Menanggapi tingginya minat masyarakat agar anaknya dapat masuk ke sekolah negeri dan banyaknya calon siswa yang berhasil lolos dalam seleksi zonasi PPDB berdasarkan usia maka Pemprov DKI melalui Dinas Pendidikan membuka jalur baru yang dinamakan jalur zonasi Bina RW Sekolah dengan upaya menambah jumlah rombongan belajar per kelas di setiap sekolah dari 36 siswa menjadi 40 siswa.
Jalur baru PPDB yang rencana akan dilaksanakan 4 Juli 2020 ini sama dengan sistem zonasi sebelumnya, hanya saja jalur zonasi Bina RW Sekolah cakupannya diperkecil dimana hanya diperuntukkan bagi calon siswa yang tempat tinggalnya masih satu RW dengan sekolah, dikhususkan bagi siswa lulusan 2020, dan dikatakan tidak akan mempengaruhi kuota PPDB jalur prestasi.
Namun jalur PPDB baru ini pun tidak lepas dari keluhan para orang tua. Sebagaimana penambahan rombongan belajar per kelas ditambah maka dalam artian besaran kuota dari jalur Bina RW tergantung berapa banyak sekolah dalam satu RW.

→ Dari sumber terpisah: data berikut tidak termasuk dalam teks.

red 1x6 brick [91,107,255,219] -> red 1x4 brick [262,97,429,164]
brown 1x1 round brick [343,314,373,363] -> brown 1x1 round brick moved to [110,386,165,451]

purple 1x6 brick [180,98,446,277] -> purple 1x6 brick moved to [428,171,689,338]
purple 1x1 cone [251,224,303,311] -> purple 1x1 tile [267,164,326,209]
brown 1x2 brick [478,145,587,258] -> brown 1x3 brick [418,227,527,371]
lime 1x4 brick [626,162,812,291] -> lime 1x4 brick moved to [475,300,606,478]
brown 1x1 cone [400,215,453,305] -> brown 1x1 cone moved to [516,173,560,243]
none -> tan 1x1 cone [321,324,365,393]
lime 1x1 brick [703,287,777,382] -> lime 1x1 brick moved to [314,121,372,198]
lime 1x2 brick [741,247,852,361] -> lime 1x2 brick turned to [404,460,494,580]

Pertanyaannya bagaimana bilamana dalam satu wilayah satu RW itu hanya terdapat satu sekolah negeri, sedangkan calon siswa yang mengantri begitu banyak?
Tentu ini akan menjadi masalah baru dimana penambahan rombongan belajar per kelas tersebut tidak sebanding dengan jumlah calon siswa atau peminat.

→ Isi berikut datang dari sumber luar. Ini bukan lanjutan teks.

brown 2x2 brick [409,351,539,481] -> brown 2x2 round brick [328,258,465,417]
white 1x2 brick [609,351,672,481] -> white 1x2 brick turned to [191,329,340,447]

Kemudian bagaimana jika dalam satu RW tidak ada sekolah negeri sesuai jenjang calon siswa tuju, semisal dalam satu RW hanya terdapat satu sekolah SMP negeri sedangkan calon siswa merupakan anak yang ingin masuk jenjang SMA?
Lantas apa solusi akhir dari karut marut PPDB DKI Jakarta 2020, apakah menuntut Kepala Disdik DKI Jakarta mundur bisa menjadi solusi dari masalah yang timbul ini? Rasa-rasanya tidak.
Bagi Penulis pribadi inti permasalahan yang ada dari karut marut PPDB kali ini ialah ketimpangan antara sekolah negeri dan swasta.
Persepsi akan sekolah swasta dimana membutuhkan biaya besar menimbulkan keengganan di kalangan orang tua sehingga menginginkan bagaimanapun anak mereka agar dapat masuk ke sekolah negeri.
Perubahan sistem PPDB DKI Jakarta 2020 secara mendadak dan tidak dikaji dengan baik otomatis mempersempit kesempatan calon murid maupun ekspektasi para orang tua agar anaknya dapat melanjutkan pendidikan di sekolah negeri.
Tentu ini menjadi pekerjaan rumah bagi ranah pendidikan di Indonesia khususnya para pemangku kebijakan yaitu bagaimana agar pendidikan dapat dirasakan oleh seluruh kalangan dan sistem pendidikan yang berlaku dapat berlangsung secara adil.
Demikian artikel Penulis, mohon maaf bilamana ada kekurangan dikarenakan kekurangan milik Penulis pribadi. Terima kasih.